Chapter 4 Conjugate Priors

Below is an example of conjugation of priors, sample and posterior distributions.

# Set seed for reproducibility
set.seed(1)

# 1. Define the prior: Normal(mu_0, sigma_0^2)
mu_prior = 0        # Prior mean
sigma_prior = 1     # Prior standard deviation
var_prior = sigma_prior^2  # Prior variance

# 2. Simulate some data: Normal observations with known variance
sigma = 2       # Known population standard deviation
sigma_sq = sigma^2  # Known population variance
n = 50          # Number of observations
true_mu = 1     # True mean for simulation
data = rnorm(n, mean = true_mu, sd = sigma)  # Simulated data
sample_mean = mean(data)  # Observed sample mean

# 3. Compute the posterior: Normal(mu_n, sigma_n^2)
# Posterior precision = 1/sigma_0^2 + n/sigma^2
posterior_precision = 1/var_prior + n/var_prior
posterior_variance = 1/posterior_precision
posterior_sd = sqrt(posterior_variance)
posterior_mean = (mu_prior/var_prior + n*sample_mean/sigma_sq) / posterior_precision

# 4. Plot the prior, likelihood, and posterior
# Create a sequence of possible mu values
mu <- seq(-3, 3, length.out = 100)

# Prior density: Normal(mu_0, sigma_0^2)
prior <- dnorm(mu, mean = mu_prior, sd = sigma_prior)

# Scaled likelihood: Normal(sample_mean, sigma^2/n)
likelihood <- dnorm(mu, mean = sample_mean, sd = sigma/sqrt(n))
likelihood <- likelihood / max(likelihood)  # Scale for visualization

# Posterior density: Normal(posterior_mean, posterior_variance)
posterior <- dnorm(mu, mean = posterior_mean, sd = posterior_sd)

# Plot
plot(mu, posterior, type = "l", col = "blue", lwd = 2, 
     xlab = "Mean (mu)", ylab = "Density", 
     main = "Normal-Normal Conjugate Prior Example")
lines(mu, prior, col = "red", lwd = 2, lty = 2)
lines(mu, likelihood, col = "green", lwd = 2, lty = 3)
legend("topleft", legend = c("Posterior", "Prior", "Scaled Likelihood"), 
       col = c("blue", "red", "green"), lwd = 2, lty = c(1, 2, 3))

# 5. Summarize the results
cat("Prior: Normal(mean = ", mu_prior, ", sd = ", sigma_prior, ")\n")
## Prior: Normal(mean =  0 , sd =  1 )
cat("Data: Sample mean = ", round(sample_mean, 3), ", n = ", n, ", known sd = ", sigma, "\n")
## Data: Sample mean =  1.201 , n =  50 , known sd =  2
cat("Posterior: Normal(mean = ", round(posterior_mean, 3), ", sd = ", round(posterior_sd, 3), ")\n")
## Posterior: Normal(mean =  0.294 , sd =  0.14 )
cat("Posterior Variance: ", round(posterior_variance, 3), "\n")
## Posterior Variance:  0.02

+ + + +

● **Action item**:
Reproduce the part of the conjugate prior code that opens with the words containing "# 4. Plot the" and closes with "sd = sigma/sqrt(n))", changing "possible mu values" to "candidate mu values".

Dataset entries
+ + + +

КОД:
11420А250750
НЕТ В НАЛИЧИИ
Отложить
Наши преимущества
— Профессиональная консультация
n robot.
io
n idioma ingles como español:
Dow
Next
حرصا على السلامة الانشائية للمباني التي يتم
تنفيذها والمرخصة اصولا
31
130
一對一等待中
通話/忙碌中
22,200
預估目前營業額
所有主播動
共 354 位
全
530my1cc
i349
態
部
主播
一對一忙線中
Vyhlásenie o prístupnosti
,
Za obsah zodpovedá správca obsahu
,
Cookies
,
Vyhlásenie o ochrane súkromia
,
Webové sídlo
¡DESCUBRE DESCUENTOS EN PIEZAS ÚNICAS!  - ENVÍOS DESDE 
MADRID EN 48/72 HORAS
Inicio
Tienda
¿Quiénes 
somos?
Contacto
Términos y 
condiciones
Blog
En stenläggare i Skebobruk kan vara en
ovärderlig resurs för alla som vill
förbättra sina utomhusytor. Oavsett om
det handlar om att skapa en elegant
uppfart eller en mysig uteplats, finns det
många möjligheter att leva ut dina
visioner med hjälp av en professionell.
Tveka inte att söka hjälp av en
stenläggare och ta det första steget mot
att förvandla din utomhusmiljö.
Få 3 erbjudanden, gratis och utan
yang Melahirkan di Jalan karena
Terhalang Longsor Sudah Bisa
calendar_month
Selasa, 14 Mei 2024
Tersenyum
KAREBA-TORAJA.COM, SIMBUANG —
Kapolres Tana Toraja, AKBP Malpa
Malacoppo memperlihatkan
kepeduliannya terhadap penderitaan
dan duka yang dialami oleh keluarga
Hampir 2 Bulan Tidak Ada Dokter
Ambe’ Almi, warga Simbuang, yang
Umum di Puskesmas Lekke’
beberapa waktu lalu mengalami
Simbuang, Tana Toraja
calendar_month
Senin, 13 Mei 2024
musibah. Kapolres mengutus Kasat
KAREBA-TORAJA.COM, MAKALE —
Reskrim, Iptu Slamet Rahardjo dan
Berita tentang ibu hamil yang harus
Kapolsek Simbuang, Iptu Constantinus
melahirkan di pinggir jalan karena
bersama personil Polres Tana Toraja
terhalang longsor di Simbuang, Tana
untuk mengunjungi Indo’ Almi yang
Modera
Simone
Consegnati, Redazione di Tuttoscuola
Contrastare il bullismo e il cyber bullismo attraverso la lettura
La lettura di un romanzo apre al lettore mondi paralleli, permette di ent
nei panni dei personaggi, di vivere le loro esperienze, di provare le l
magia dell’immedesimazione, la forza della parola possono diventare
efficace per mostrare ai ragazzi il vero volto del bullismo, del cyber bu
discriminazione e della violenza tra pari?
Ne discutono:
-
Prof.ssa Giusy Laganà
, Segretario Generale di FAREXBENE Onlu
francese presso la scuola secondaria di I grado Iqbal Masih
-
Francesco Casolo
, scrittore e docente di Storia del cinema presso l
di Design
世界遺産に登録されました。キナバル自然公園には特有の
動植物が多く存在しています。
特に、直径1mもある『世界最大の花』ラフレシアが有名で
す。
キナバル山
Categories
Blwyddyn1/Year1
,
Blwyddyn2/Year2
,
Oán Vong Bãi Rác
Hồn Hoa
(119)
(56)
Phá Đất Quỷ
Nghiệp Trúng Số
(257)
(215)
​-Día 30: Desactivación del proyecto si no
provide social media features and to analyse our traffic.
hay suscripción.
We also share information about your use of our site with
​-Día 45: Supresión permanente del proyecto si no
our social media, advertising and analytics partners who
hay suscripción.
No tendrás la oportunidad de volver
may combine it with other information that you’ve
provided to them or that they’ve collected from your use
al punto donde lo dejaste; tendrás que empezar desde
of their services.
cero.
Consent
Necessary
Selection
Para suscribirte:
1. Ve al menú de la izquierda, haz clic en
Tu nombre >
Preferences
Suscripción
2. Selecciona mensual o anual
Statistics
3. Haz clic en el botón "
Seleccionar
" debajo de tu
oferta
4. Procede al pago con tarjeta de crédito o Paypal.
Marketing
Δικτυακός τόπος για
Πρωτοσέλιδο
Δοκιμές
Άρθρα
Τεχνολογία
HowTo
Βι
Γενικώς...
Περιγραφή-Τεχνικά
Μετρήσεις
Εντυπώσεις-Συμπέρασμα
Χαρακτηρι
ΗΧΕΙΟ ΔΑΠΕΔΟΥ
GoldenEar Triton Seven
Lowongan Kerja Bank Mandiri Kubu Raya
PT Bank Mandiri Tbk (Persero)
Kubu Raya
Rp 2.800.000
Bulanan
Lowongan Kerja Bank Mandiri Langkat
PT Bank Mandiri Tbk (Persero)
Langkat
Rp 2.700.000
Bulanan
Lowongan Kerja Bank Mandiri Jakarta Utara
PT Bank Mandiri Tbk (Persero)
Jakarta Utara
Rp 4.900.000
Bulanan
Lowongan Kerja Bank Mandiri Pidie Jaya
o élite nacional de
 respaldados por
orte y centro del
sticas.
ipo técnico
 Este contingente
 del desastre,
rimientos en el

+ + + +

● **Result of this exercise**:
# 4. Plot the prior, likelihood, and posterior
# Create a sequence of candidate mu values
mu <- seq(-3, 3, length.out = 100)

# Prior density: Normal(mu_0, sigma_0^2)
prior <- dnorm(mu, mean = mu_prior, sd = sigma_prior)

# Scaled likelihood: Normal(sample_mean, sigma^2/n)
likelihood <- dnorm(mu, mean = sample_mean, sd = sigma/sqrt(n))